# WHAT THE TASK ASKS
Write out the records below once more, exactly as they stand.

+++

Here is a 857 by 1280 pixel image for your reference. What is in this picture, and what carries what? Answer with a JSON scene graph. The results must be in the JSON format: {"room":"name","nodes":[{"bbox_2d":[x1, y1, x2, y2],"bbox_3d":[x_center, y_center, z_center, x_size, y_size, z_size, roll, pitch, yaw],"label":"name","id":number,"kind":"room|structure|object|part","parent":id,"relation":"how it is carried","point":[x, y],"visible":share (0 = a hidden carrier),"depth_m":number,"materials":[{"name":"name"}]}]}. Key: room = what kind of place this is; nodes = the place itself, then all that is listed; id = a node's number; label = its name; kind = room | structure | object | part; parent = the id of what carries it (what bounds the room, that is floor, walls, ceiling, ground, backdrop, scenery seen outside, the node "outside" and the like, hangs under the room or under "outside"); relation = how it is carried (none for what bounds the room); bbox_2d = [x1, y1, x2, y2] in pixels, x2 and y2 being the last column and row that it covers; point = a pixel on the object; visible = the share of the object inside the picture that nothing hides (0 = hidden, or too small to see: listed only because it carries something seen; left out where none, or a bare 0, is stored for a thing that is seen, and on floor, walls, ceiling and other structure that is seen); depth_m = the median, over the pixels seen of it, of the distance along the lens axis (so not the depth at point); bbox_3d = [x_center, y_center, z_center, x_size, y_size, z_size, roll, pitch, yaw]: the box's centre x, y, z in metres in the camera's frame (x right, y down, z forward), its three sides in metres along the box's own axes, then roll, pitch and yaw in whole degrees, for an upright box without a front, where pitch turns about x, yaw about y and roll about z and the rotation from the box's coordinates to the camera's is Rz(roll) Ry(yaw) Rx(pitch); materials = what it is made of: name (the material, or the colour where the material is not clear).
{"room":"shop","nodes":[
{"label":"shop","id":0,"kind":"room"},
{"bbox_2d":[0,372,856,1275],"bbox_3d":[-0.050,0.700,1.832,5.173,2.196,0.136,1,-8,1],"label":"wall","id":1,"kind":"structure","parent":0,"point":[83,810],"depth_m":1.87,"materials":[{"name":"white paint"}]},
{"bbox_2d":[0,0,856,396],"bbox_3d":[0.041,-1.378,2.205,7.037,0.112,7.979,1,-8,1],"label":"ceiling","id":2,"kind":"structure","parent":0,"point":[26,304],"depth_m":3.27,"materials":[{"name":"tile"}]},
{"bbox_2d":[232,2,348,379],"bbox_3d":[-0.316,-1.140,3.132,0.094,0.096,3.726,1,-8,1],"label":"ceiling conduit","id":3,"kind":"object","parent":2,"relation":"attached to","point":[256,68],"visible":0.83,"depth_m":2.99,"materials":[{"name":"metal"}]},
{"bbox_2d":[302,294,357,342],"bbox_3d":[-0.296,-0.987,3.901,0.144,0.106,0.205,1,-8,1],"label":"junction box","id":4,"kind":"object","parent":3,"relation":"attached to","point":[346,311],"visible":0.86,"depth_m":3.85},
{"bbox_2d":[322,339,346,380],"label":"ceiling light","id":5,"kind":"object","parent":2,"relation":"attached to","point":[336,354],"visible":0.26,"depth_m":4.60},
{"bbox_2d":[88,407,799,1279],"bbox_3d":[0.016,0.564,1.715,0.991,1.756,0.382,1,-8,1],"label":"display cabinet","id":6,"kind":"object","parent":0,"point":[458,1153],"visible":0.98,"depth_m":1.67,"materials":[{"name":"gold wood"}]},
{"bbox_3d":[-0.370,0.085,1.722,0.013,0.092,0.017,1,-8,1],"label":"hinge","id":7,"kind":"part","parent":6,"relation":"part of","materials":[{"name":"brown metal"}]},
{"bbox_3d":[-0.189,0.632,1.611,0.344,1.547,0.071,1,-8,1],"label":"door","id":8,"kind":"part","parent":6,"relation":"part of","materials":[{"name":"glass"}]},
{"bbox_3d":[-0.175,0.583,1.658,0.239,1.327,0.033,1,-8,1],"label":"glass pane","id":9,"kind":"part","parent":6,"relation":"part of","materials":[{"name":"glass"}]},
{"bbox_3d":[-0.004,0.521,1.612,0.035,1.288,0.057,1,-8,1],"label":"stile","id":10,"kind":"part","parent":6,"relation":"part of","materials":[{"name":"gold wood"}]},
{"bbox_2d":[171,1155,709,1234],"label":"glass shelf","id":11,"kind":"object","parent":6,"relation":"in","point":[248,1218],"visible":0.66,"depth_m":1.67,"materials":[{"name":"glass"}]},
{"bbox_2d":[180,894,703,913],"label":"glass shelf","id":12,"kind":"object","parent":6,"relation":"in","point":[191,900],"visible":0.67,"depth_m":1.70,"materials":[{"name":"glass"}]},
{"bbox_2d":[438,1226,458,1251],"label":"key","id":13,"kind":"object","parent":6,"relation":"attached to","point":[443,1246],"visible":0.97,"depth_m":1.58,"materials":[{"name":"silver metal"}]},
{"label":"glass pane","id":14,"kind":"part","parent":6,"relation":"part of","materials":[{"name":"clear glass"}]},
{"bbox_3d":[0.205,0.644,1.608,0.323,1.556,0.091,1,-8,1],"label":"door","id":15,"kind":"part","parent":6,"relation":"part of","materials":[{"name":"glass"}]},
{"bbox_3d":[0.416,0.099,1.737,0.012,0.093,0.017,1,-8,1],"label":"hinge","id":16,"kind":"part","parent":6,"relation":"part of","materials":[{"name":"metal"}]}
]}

+++

# ANSWER BOX
Here is a 857 by 1280 pixel image for your reference. What is in this picture, and what carries what? Answer with a JSON scene graph. The results must be in the JSON format: {"room":"name","nodes":[{"bbox_2d":[x1, y1, x2, y2],"bbox_3d":[x_center, y_center, z_center, x_size, y_size, z_size, roll, pitch, yaw],"label":"name","id":number,"kind":"room|structure|object|part","parent":id,"relation":"how it is carried","point":[x, y],"visible":share (0 = a hidden carrier),"depth_m":number,"materials":[{"name":"name"}]}]}. Key: room = what kind of place this is; nodes = the place itself, then all that is listed; id = a node's number; label = its name; kind = room | structure | object | part; parent = the id of what carries it (what bounds the room, that is floor, walls, ceiling, ground, backdrop, scenery seen outside, the node "outside" and the like, hangs under the room or under "outside"); relation = how it is carried (none for what bounds the room); bbox_2d = [x1, y1, x2, y2] in pixels, x2 and y2 being the last column and row that it covers; point = a pixel on the object; visible = the share of the object inside the picture that nothing hides (0 = hidden, or too small to see: listed only because it carries something seen; left out where none, or a bare 0, is stored for a thing that is seen, and on floor, walls, ceiling and other structure that is seen); depth_m = the median, over the pixels seen of it, of the distance along the lens axis (so not the depth at point); bbox_3d = [x_center, y_center, z_center, x_size, y_size, z_size, roll, pitch, yaw]: the box's centre x, y, z in metres in the camera's frame (x right, y down, z forward), its three sides in metres along the box's own axes, then roll, pitch and yaw in whole degrees, for an upright box without a front, where pitch turns about x, yaw about y and roll about z and the rotation from the box's coordinates to the camera's is Rz(roll) Ry(yaw) Rx(pitch); materials = what it is made of: name (the material, or the colour where the material is not clear).
{"room":"shop","nodes":[
{"label":"shop","id":0,"kind":"room"},
{"bbox_2d":[0,372,856,1275],"bbox_3d":[-0.050,0.700,1.832,5.173,2.196,0.136,1,-8,1],"label":"wall","id":1,"kind":"structure","parent":0,"point":[83,810],"depth_m":1.87,"materials":[{"name":"white paint"}]},
{"bbox_2d":[0,0,856,396],"bbox_3d":[0.041,-1.378,2.205,7.037,0.112,7.979,1,-8,1],"label":"ceiling","id":2,"kind":"structure","parent":0,"point":[26,304],"depth_m":3.27,"materials":[{"name":"tile"}]},
{"bbox_2d":[232,2,348,379],"bbox_3d":[-0.316,-1.140,3.132,0.094,0.096,3.726,1,-8,1],"label":"ceiling conduit","id":3,"kind":"object","parent":2,"relation":"attached to","point":[256,68],"visible":0.83,"depth_m":2.99,"materials":[{"name":"metal"}]},
{"bbox_2d":[302,294,357,342],"bbox_3d":[-0.296,-0.987,3.901,0.144,0.106,0.205,1,-8,1],"label":"junction box","id":4,"kind":"object","parent":3,"relation":"attached to","point":[346,311],"visible":0.86,"depth_m":3.85},
{"bbox_2d":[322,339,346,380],"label":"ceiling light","id":5,"kind":"object","parent":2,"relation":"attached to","point":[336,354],"visible":0.26,"depth_m":4.60},
{"bbox_2d":[88,407,799,1279],"bbox_3d":[0.016,0.564,1.715,0.991,1.756,0.382,1,-8,1],"label":"display cabinet","id":6,"kind":"object","parent":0,"point":[458,1153],"visible":0.98,"depth_m":1.67,"materials":[{"name":"gold wood"}]},
{"bbox_3d":[-0.370,0.085,1.722,0.013,0.092,0.017,1,-8,1],"label":"hinge","id":7,"kind":"part","parent":6,"relation":"part of","materials":[{"name":"brown metal"}]},
{"bbox_3d":[-0.189,0.632,1.611,0.344,1.547,0.071,1,-8,1],"label":"door","id":8,"kind":"part","parent":6,"relation":"part of","materials":[{"name":"glass"}]},
{"bbox_3d":[-0.175,0.583,1.658,0.239,1.327,0.033,1,-8,1],"label":"glass pane","id":9,"kind":"part","parent":6,"relation":"part of","materials":[{"name":"glass"}]},
{"bbox_3d":[-0.004,0.521,1.612,0.035,1.288,0.057,1,-8,1],"label":"stile","id":10,"kind":"part","parent":6,"relation":"part of","materials":[{"name":"gold wood"}]},
{"bbox_2d":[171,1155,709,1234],"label":"glass shelf","id":11,"kind":"object","parent":6,"relation":"in","point":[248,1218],"visible":0.66,"depth_m":1.67,"materials":[{"name":"glass"}]},
{"bbox_2d":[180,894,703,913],"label":"glass shelf","id":12,"kind":"object","parent":6,"relation":"in","point":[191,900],"visible":0.67,"depth_m":1.70,"materials":[{"name":"glass"}]},
{"bbox_2d":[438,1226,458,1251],"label":"key","id":13,"kind":"object","parent":6,"relation":"attached to","point":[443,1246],"visible":0.97,"depth_m":1.58,"materials":[{"name":"silver metal"}]},
{"label":"glass pane","id":14,"kind":"part","parent":6,"relation":"part of","materials":[{"name":"clear glass"}]},
{"bbox_3d":[0.205,0.644,1.608,0.323,1.556,0.091,1,-8,1],"label":"door","id":15,"kind":"part","parent":6,"relation":"part of","materials":[{"name":"glass"}]},
{"bbox_3d":[0.416,0.099,1.737,0.012,0.093,0.017,1,-8,1],"label":"hinge","id":16,"kind":"part","parent":6,"relation":"part of","materials":[{"name":"metal"}]}
]}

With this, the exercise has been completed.